WHAT THIS TASK INVOLVES:
Copy out every line of the records in which "châssis" can be found.

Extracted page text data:
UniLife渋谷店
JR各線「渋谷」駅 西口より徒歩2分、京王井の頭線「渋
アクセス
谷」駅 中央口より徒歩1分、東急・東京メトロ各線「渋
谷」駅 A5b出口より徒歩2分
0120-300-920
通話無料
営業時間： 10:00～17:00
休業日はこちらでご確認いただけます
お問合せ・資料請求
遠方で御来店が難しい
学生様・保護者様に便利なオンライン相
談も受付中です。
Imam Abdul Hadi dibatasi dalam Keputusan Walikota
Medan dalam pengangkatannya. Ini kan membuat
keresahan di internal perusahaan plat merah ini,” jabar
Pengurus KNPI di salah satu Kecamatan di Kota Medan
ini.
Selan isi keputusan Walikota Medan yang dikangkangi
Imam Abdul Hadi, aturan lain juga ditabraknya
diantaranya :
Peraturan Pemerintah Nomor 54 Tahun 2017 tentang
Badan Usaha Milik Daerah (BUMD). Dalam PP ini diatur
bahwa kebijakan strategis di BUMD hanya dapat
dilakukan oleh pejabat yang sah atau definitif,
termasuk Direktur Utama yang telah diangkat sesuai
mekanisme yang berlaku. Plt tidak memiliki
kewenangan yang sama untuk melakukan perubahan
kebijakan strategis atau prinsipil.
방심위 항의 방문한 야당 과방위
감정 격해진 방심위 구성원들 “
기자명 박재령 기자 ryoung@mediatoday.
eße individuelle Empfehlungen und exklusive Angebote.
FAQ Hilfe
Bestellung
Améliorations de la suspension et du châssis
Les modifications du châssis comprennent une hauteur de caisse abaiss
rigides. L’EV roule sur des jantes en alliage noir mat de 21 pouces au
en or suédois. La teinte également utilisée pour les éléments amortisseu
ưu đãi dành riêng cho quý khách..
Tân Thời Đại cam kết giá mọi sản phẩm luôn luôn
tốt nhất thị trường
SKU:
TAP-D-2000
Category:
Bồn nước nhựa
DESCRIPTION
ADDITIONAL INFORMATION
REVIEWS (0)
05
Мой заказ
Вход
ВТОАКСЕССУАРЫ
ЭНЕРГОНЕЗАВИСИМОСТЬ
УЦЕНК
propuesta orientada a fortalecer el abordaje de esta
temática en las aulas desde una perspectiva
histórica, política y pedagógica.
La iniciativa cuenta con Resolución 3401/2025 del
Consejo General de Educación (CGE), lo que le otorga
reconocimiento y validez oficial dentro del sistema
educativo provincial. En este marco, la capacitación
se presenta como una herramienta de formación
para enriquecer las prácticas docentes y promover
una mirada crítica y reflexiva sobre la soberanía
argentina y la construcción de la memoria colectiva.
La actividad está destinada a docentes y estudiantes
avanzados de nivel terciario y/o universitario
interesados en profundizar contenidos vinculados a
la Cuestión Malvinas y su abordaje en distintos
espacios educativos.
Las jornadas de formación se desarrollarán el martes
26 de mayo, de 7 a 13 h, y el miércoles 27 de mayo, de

SOLUTION TO THIS PROBLEM:
Améliorations de la suspension et du châssis
Les modifications du châssis comprennent une hauteur de caisse abaiss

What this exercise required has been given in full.